Remember in GG school the 1978 diamond bible, Eric Bruton’s “Diamonds”? Well, this is the updated version. We are introduced to every aspect of diamond studies: mining and geology, sources, cutting, treatments, grading, fancy colour, fancy shapes, synthetics and substitutes, inclusions and on and on and on. This is one-stop shopping as a valuable reference because it not only covers each section well, but it also makes one want to study further. The reading references will serve you well there.
There are many pictures, formulae, definitions – all of which make the book an easy read even when it seems quite technical. Meticulously compiled, containing 20 chapters, more than 200 colour photographs, 150 illustrations and easy reference tables and charts, The Diamond Compendium is the most thorough, absorbing and comprehensive book on the current market.
Howard and I consider this book a welcome addition to our library and one which will be used often."
"Impressive! Very Impressive! DeeDee Cunningham really put a lot of effort into making certain that this reference book covers every possible topic related to diamonds. The Diamond Compendium will be one of my closest diamond reference books."
"This is a hard cover, heavy tome of nearly 900 pages printed on good quality paper with many pertinent illustrations. It is a very good book crammed with accurate and useful information about diamond, including origin, crystallography, global occurrences, exploration and mining, cutting and polishing, grading and identification. It also discusses simulants and man-made diamonds. It is not written as a story to be read from cover to cover, but as a reference work with a fully descriptive gemmological text to be consulted for its specific topics, some of which are explored in greater scientific depth. The book contains 20 chapters divided into many sections discussing and explaining all aspects of diamonds from physical properties to mining methods and recovery in a plant, including descriptions of techniques, equipment and instruments used in measuring the properties of diamonds. The author took great care in presenting the correct terms for everything discussed. For instance she explains the different meaning of form and habit and why lonsdaleite is not a kind of diamond (type III diamond) but a different mineral. The chapter on colour discusses extensively the perception of colour while other chapters discuss colour enhancement treatments and recutting to enhance brilliance. The chapters on identification of natural diamond, simulants and synthetic diamond are very good. The wide range of topics discussed in this book makes it an eminent textbook and a handbook with practical tips for use in gemmology and in specific diamond courses and it could be considered the 'definitive' reference book on diamond."

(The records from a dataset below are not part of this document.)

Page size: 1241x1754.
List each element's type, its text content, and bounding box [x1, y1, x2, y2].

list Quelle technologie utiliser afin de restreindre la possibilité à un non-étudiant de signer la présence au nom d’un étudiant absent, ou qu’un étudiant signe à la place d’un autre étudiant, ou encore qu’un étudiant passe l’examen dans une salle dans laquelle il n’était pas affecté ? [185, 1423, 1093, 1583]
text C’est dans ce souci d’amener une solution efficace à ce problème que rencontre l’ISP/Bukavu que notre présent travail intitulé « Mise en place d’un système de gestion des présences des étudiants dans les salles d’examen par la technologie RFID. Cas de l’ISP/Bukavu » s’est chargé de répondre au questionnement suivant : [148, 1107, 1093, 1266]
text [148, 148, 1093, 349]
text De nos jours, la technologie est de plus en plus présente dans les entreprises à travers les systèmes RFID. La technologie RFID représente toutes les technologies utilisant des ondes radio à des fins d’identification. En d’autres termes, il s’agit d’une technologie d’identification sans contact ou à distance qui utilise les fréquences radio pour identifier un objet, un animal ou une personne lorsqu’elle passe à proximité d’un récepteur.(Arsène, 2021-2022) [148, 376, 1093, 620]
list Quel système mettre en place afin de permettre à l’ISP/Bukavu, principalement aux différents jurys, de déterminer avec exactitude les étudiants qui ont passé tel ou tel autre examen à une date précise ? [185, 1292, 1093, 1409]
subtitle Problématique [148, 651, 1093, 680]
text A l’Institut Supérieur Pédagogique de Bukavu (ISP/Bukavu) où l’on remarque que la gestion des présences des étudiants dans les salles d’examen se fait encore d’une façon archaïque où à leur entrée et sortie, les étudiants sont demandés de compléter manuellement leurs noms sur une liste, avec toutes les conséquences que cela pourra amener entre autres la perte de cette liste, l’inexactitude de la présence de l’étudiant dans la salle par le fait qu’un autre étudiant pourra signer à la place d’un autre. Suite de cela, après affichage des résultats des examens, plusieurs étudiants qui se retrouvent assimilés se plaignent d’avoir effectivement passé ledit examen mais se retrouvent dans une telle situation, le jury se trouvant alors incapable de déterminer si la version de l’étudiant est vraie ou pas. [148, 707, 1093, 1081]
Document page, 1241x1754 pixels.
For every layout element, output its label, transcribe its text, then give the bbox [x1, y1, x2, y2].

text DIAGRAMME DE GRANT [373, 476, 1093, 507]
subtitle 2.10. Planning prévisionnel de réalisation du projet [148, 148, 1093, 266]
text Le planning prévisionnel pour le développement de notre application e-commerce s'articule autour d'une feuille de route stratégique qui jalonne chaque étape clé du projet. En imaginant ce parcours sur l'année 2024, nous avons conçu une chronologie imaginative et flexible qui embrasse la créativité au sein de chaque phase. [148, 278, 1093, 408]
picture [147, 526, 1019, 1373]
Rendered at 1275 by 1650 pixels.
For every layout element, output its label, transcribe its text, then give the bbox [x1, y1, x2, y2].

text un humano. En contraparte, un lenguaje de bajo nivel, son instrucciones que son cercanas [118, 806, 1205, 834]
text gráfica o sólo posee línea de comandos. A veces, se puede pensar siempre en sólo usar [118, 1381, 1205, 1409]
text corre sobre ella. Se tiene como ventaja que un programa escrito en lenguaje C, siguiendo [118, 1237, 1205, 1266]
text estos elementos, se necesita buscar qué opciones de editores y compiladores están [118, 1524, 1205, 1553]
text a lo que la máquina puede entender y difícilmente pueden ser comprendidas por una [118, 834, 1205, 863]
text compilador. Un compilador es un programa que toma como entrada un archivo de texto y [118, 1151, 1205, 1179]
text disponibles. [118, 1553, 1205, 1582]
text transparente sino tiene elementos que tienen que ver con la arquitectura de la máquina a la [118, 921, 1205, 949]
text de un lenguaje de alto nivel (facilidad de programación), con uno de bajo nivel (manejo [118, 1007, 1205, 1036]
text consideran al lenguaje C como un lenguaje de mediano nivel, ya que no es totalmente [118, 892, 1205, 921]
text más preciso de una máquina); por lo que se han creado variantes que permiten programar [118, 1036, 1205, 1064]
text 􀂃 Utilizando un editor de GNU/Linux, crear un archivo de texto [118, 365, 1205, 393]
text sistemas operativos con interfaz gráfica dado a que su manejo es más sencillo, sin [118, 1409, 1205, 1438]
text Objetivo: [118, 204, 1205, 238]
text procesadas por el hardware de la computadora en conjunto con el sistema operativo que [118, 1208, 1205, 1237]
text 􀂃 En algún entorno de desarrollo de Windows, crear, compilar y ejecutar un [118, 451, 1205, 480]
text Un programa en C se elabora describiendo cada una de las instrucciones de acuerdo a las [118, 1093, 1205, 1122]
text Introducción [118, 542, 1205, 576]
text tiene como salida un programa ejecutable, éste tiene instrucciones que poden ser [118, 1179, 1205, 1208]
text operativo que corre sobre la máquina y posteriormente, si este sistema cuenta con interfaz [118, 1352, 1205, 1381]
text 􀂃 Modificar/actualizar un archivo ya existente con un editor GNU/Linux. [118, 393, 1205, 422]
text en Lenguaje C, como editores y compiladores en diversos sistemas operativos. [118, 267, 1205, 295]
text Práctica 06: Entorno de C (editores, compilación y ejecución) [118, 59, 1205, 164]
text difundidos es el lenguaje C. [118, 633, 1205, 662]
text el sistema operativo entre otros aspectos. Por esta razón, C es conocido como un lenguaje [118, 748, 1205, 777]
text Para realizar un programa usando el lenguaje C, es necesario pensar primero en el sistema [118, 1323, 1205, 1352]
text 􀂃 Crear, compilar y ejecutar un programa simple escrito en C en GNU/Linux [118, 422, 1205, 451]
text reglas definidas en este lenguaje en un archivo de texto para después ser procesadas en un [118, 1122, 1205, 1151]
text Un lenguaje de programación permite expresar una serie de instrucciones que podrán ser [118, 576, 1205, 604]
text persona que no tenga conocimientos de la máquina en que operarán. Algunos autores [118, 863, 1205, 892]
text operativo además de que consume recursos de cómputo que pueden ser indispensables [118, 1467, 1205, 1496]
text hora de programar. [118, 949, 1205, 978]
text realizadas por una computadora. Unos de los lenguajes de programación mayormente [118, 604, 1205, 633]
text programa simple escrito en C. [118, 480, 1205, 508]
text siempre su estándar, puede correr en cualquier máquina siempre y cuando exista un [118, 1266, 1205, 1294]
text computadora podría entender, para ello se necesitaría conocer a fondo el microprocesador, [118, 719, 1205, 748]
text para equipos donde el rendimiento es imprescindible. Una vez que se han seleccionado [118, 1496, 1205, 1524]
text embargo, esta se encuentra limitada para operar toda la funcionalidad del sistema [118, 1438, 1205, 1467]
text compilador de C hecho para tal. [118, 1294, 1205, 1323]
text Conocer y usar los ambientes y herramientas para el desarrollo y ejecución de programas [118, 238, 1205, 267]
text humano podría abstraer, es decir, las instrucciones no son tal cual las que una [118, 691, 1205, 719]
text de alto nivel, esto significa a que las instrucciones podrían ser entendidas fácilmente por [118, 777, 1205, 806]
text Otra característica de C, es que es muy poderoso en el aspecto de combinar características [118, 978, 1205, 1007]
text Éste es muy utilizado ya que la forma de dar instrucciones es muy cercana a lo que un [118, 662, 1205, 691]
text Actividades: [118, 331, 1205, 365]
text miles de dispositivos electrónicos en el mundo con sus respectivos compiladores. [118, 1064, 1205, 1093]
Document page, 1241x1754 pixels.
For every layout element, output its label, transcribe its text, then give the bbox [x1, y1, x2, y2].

"The Diamond Compendium" has been long in coming and was worth the wait. "Compendium" can be defined as a comprehensive compilation of a body of knowledge. This book with almost 900 pages, over 200 colour photographs and 150 illustrations and tables, more than qualifies as a comprehensive information source for Diamonds and all aspects of the diamond industry.
The subject of Diamonds is complex, diverse and evolving. The Diamond Compendium is written from a technical perspective but in language and format easily understood. When I was studying Gemmology with the Canadian Gemmological Association one of the required texts was the massive book from Robert Webster called "Gems". We referred to it as the Bible of Gemmology. "The Diamond Compendium" is in the same category. This is a must have book if you are in any way interested or involved in this fascinating Global Diamond Industry. The author deserves accolades from her peers for the effort it took to complete such a project as this. "The Diamond Compendium" is a resource that should become mandatory reading for those interested in the earth sciences and particularly Gemmology."